萩本さんがアジャイル開発と反復開発について記事を書かれていたのでメモ。
#以下はあくまでもメモ書きです。

【元ネタ】
アジャイル開発と反復開発の落とし穴 - @IT自分戦略研究所

「現状のソフトウェア開発は間違っていないか?」(プロセス編) - @IT自分戦略研究所

裏プロセスは並行プロセス: プログラマの思索

「塹壕よりScrumとXP」

TiDDを実践して気付いたことpart3~繰り返し開発の戦略: プログラマの思索

Mercurialによるチケット駆動開発は強力だ!: プログラマの思索

「反復開発は、管理重視型開発」「アジャイル開発は、価値重視型開発」と書かれていて、なるほどと参考になったのと同時に違和感があった。
確かにその傾向はあるけれど、本質はそこだけでは無い気がする。

RUPのような反復開発は、アーキテクチャや品質を作り込むためにプロセスを反復する。
しかし、1回の反復だけではリリースできるレベルまで開発できないし、リリースは普通最後の1回だけだから、結局ウォーターフォール開発と何ら変わらない感覚がある。
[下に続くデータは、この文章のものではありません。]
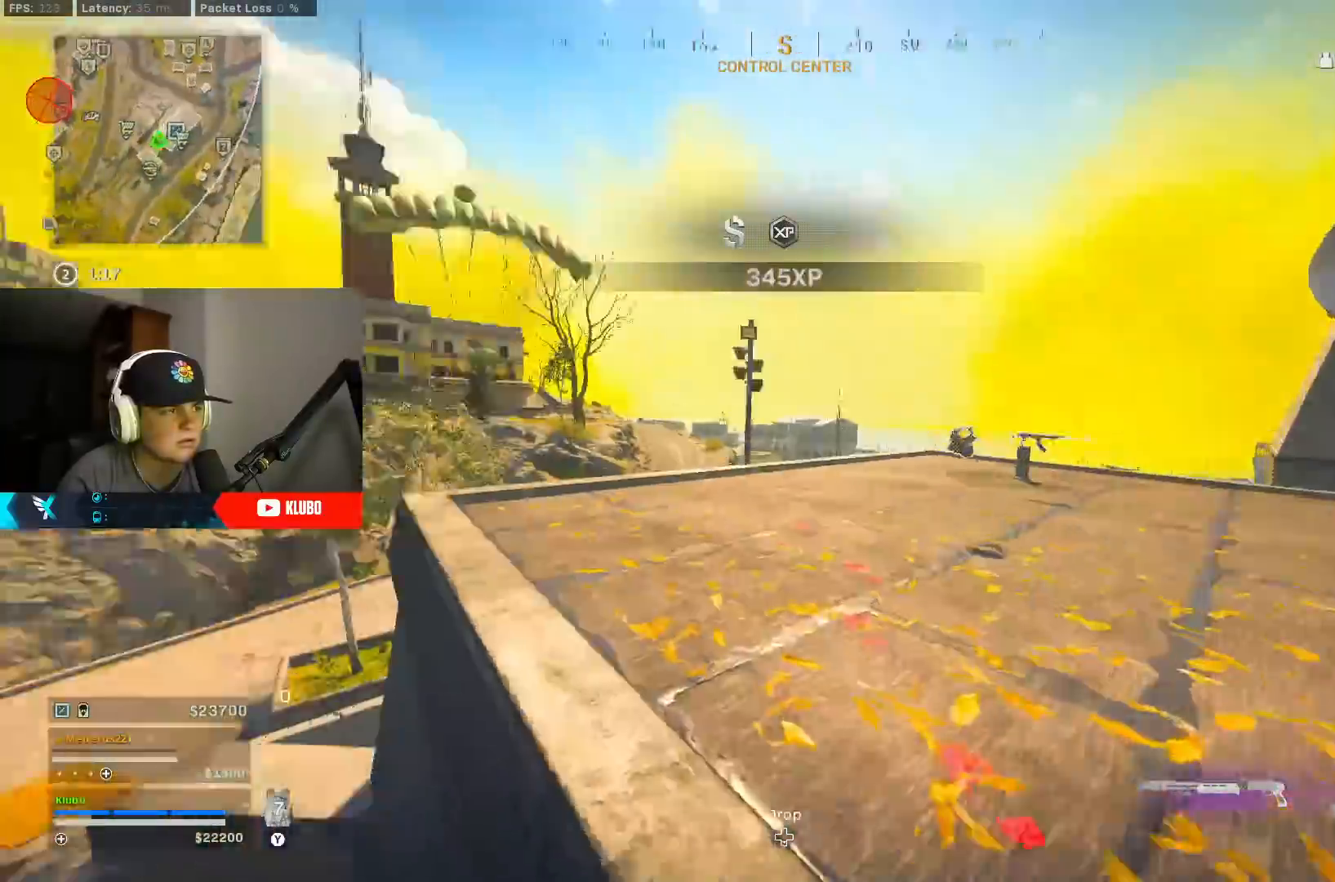
{"buttons": [], "left_stick": "up-right", "right_stick": "center", "events": [[17, "R2", "down"], [100, "R2", "up"], [133, "right_stick", "center"], [200, "left_stick", "up"], [217, "L3", "down"], [233, "Y", "down"], [317, "Y", "up"], [350, "L3", "up"], [450, "left_stick", "up-right"]]}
アジャイル開発は漸進型開発であり、小規模リリースを基本とする。
1回のイテレーションでリリース出来る機能を実装しながら、小刻みにリリースしていく。
だから、アジャイル開発ではリリース計画やイテレーション計画を作るのが非常に重要になってくる。
その意味では、アジャイル開発はリリース計画駆動と言ってもいい。

でも、僕がチケット駆動開発を実践してみて、小規模リリースの戦略だけでは不足していると経験した。
やはり、品質を作り込むイテレーションが別途必要な状況が存在するのだ。
例えば、複数のサブチームが並行して、イテレーションを繰り返してモジュールをリリースしていき、最後にそれらを結合する場合、結合テストのようなイテレーションが必要だ。
この状況が発生するのは、組み込み製品でソフトウェア部隊とハードウェア部隊が連携する場合や、大規模プロジェクトで複数のモジュールを結合する場合が相当する。
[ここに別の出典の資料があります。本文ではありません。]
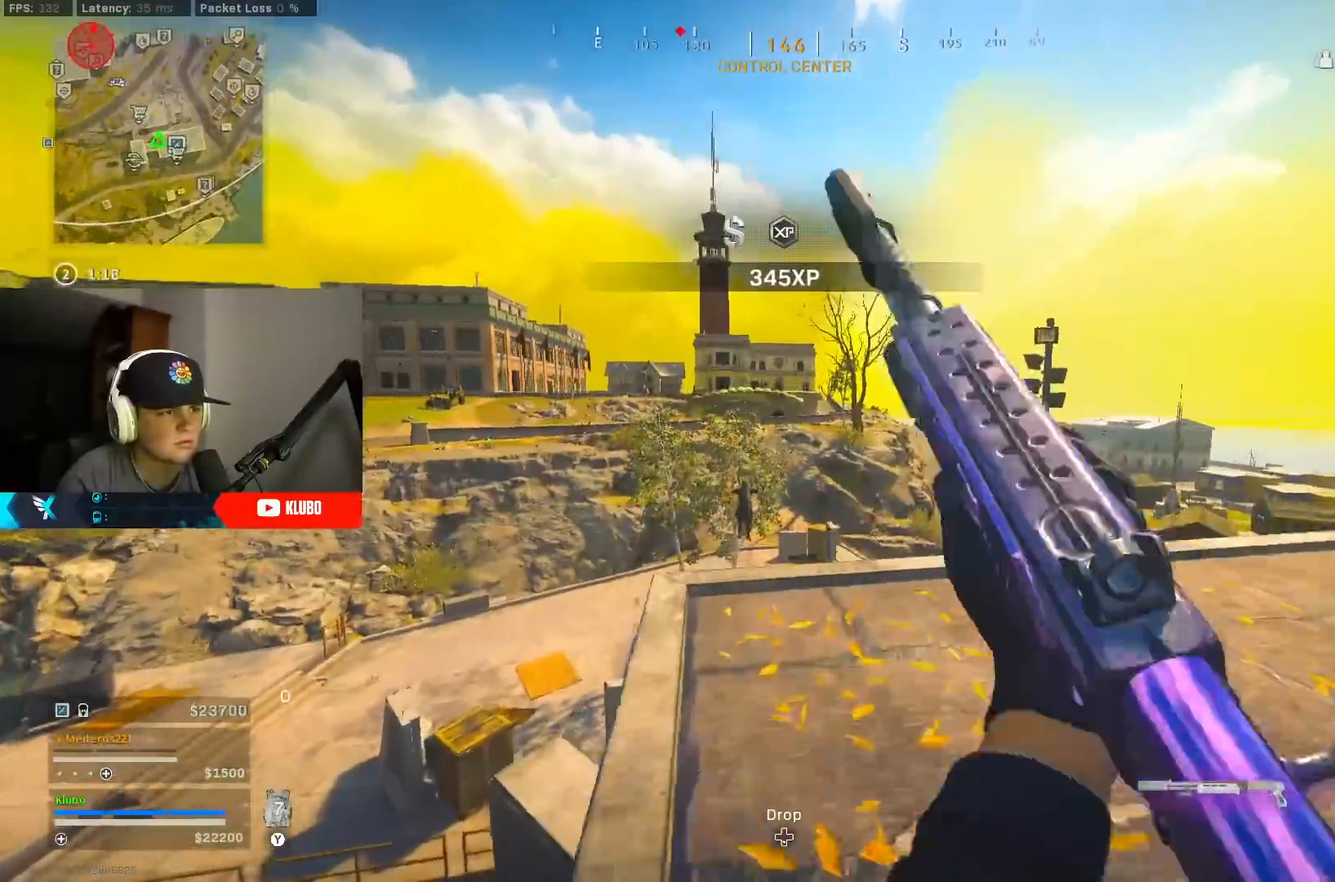
{"buttons": ["A", "L2"], "left_stick": "down-right", "right_stick": "center", "events": [[83, "Y", "down"], [167, "B", "down"], [167, "Y", "up"], [283, "B", "up"], [283, "right_stick", "down-left"], [317, "B", "down"], [317, "left_stick", "right"], [383, "L2", "down"], [417, "A", "down"], [417, "left_stick", "down-right"], [433, "right_stick", "center"], [467, "B", "up"]]}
この時、TestLinkを使って、結合テストやシステムテストを行い、品質を作り込む。
その手法は、反復開発に切り替えているのだ。
つまり、繰り返し開発は漸進型開発と反復開発を切り替える戦略が重要だと思う。

そして、繰り返し開発を使いこなすには、並行開発のインフラが必要になってくる。
つまり、「塹壕よりScrumとXP」にもあるように、ブランチを上手に使いこなす必要がある。

漸進型開発であれ、反復開発であれ、繰り返し開発を行うと、必ずブランチが発生する。
漸進型開発ならば、リリースしたソースは本番ブランチとして、次のメジャーバージョンまで生き続ける。
反復開発ならば、検証中のソースはタスクブランチとして、trunkへコミットされるまで生き続ける。
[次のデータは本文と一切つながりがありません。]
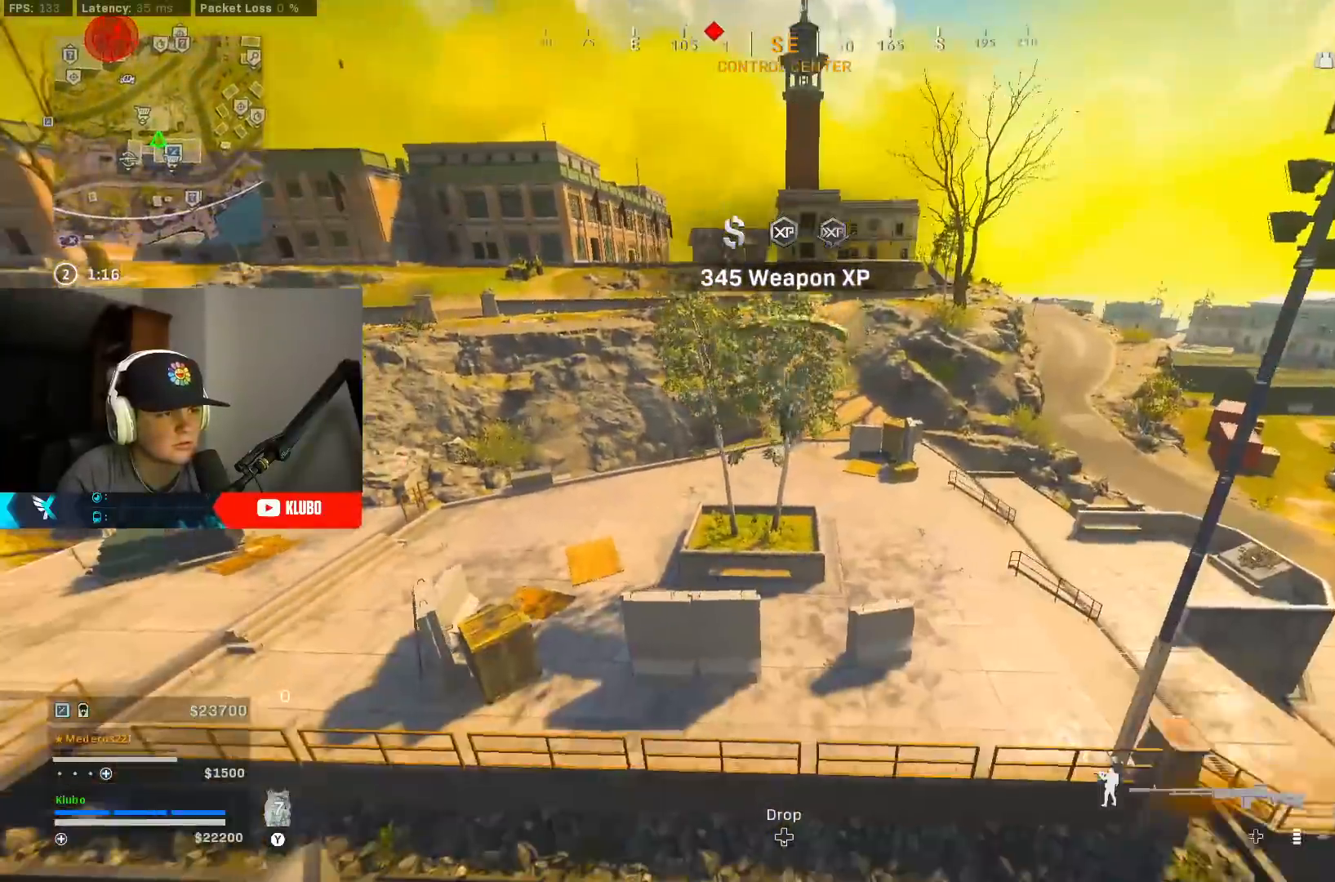
{"buttons": ["B", "L2", "R2"], "left_stick": "down-right", "right_stick": "center", "events": [[67, "A", "up"], [433, "B", "down"], [433, "R2", "down"]]}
すると、ブランチとtrunk間のマージ作業が発生し、並行する複数のブランチをどのタイミングでマージするか、難しくなる。
デグレが起きないようにマージするのは、たとえチケット駆動開発であろうとも簡単ではない。

ブランチとtrunk間のマージ作業の問題に対する一つの解決方法として、MercurialやGitのような分散バージョン管理を上手に使いこなすのがあげられる。
そのやり方は、Mercurialによるチケット駆動開発は強力だ!: プログラマの思索に書いた。

つまり、繰り返し開発が難しい理由は、漸進型開発と反復開発を切り替える戦略が無いこと、そして、並行開発を制御する構成管理のインフラがないことにあるのだと思う。

繰り返し開発は試行錯誤しながら問題を解決する仕組みだとすれば、別にソフトウェア開発だけの代物ではないし、どんな人でもその利点は理解できる。
しかし、繰り返し開発に関するソフトウェア開発特有の問題を認識していないから難しいのではないか、と思ったりする。